By David Shuman
Former Gaetz Brook Junior High student Jakob Besaw says he was shocked when he learned that one of the water fountains he was drinking from back in 2016 had more than 900 times the legal limit of lead.
Besaw was watching the news when the Nova Scotia Department of Education and Early Childhood Development released a report on October 1, 2020 with a tap-by-tap breakdown of the lead and copper levels in most of the schools in the province. The tests were done in the spring and summer of 2020.
“I was watching the news with my parents when I learned about it,” says Besaw in an interview with the Cooperator. “I was shocked to hear how high it was, and I went to Facebook.”
He posted about his concerns on his Facebook page. Part of the post read “if you drank from the water fountains at Gaetz Brook Junior High at any time, please get tested for lead poisoning.” Besaw graduated from the school in 2016, and he says he remembers drinking from fountains in grade seven before the school changed over to bottled water.

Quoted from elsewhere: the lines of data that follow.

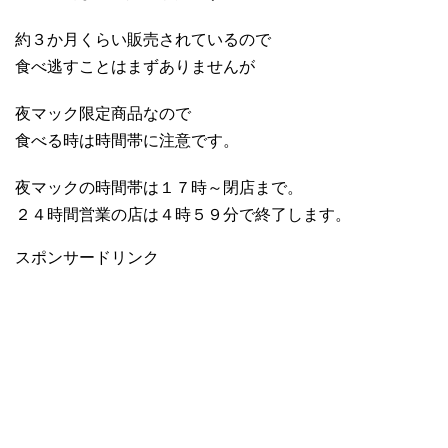
約３か月くらい販売されているので
食べ逃すことはまずありませんが
夜マック限定商品なので
食べる時は時間帯に注意です。
夜マックの時間帯は１７時～閉店まで。
２４時間営業の店は４時５９分で終了します。
スポンサードリンク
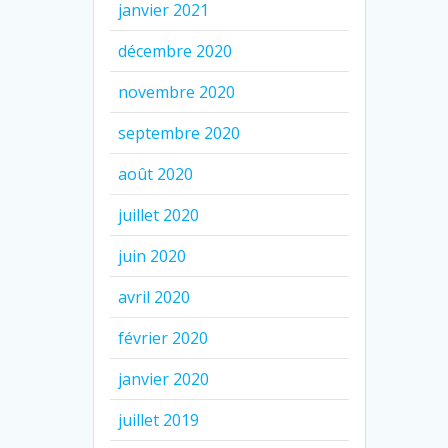
janvier 2021
décembre 2020
novembre 2020
septembre 2020
août 2020
juillet 2020
juin 2020
avril 2020
février 2020
janvier 2020
juillet 2019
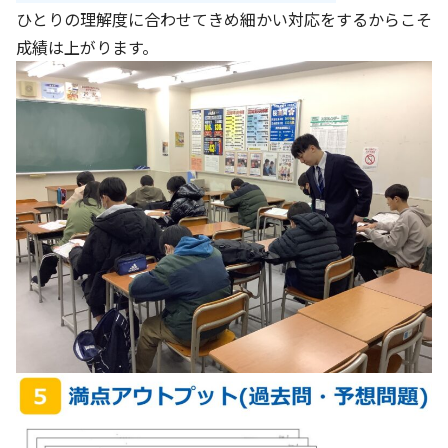
ひとりの理解度に合わせてきめ細かい対応をするからこそ
成績は上がります。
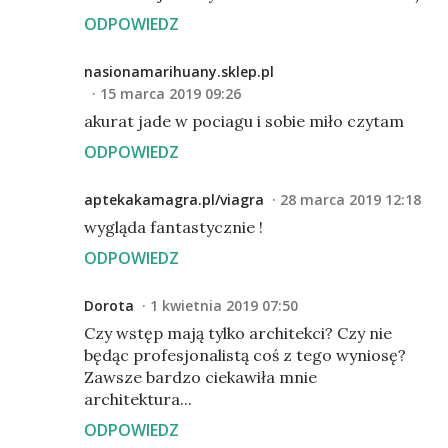
ODPOWIEDZ
nasionamarihuany.sklep.pl
15 marca 2019 09:26
akurat jade w pociagu i sobie miło czytam
ODPOWIEDZ
aptekakamagra.pl/viagra
28 marca 2019 12:18
wygląda fantastycznie !
ODPOWIEDZ
Dorota
1 kwietnia 2019 07:50
Czy wstęp mają tylko architekci? Czy nie
będąc profesjonalistą coś z tego wyniosę?
Zawsze bardzo ciekawiła mnie
architektura...
ODPOWIEDZ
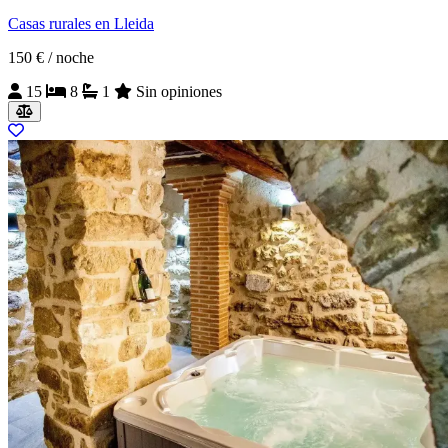
Casas rurales en Lleida
150 €
/ noche
15
8
1
Sin opiniones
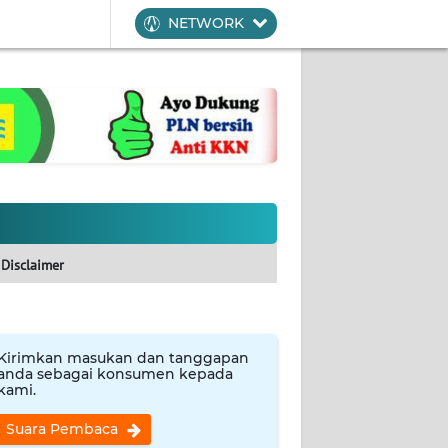
NETWORK
Disclaimer
Kirimkan masukan dan tanggapan
anda sebagai konsumen kepada
kami.
Suara Pembaca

“I’m not an expert in any of this,” says Besaw. “But when we’re talking about kids who are still developing, I don’t even want to think about it.”
Besaw’s post, which now has over 250 shares, encourages past students to look towards a class action lawsuit.
Reducing the level of lead in thousands of taps is a formidable undertaking. Right now, the province is supplying every school in the province with bottled water so that students can avoid drinking out of any water taps. In an email on October 23, Violet MacLeod, communications advisor at the Department of Education and Early Childhood Development, wrote, “On average it cost about $5,000 a year to provide bottled water to a school.” According to the Nova Scotia Directory of Public Schools for 2019-2020, there are 371 public schools in Nova Scotia. So the cost of supplying bottled water to all 371 schools is $1,855,000.
“All our schools have clean drinking water available for staff and students,” Doug Hadley, a spokesperson for the Halifax Regional Centre for Education told the Cooperator in an email.
“Our Operations department is currently developing remediation plans for any water source that tested above the guidelines,” Hadley wrote. All schools have “been provided with clean drinking water until lead and copper testing could be completed. This will continue even for those schools where every water source falls within the guidelines as fountains are inaccessible during COVID-19.”
“After the pandemic, no water stations will be removed from any school until we are certain students and staff have access to drinking water that meets Health Canada’s Guidelines,” says Hadley. The work is ongoing, so he did not have a cost estimate.
MacLeod told the Cooperator, “Any drinking water tap that exceeded limits has been replaced or taken out of service.” It is unclear whether non-drinking taps will be replaced. MacLeod says that bottled water won’t leave schools until the province is “certain the drinking water meets Health Canada’s standards.” Many of the contaminated pipes across HRM are in non-drinking faucets in bathrooms, science labs, and locker rooms.
Lead is extremely toxic. The allowable limit has been repeatedly lowered, and now stands at 0.0050 mg/liter. The report contains data on several Eastern Shore schools, of which Gaetz Brook had the highest reading.
Gaetz Brook Junior High School: 67.4%, or 29 out of 43 taps exceed the legal limit, with the highest finding, 4.600 mg/L, more than 900 times the legal limit, at a fountain by the girls’ washroom.
Eastern Shore District High: 61.3%, or 46 out of 75 taps exceed the legal limit, with the highest finding, .6700 mg/L, 134 times the legal limit, at a tap 3 of the girls’ washroom by room 201c.
Oyster Pond Academy: 58.7%, or 44 out of 75 taps exceed the legal limit, with the highest finding, 0.2700 mg/L, 54 times the legal limit, at a tap in the girls’ washroom by room 2114.
Porters Lake Elementary: 30%, or 15 out of 50 taps, exceed the legal limit, with the highest finding, 0.0540 mg/L, 10.8 times the legal limit, at tap 3in the girls’ washroom by room 145.
O’Connell Drive Elementary School: 6.5%, or 2 out of 31 taps, exceed the legal limit, with the highest finding, 0.0870 mg/L, 17.4 times the legal limit, at CR tap, room 173.
No statistics were available for the new Marine Drive Academy in Sheet Harbour.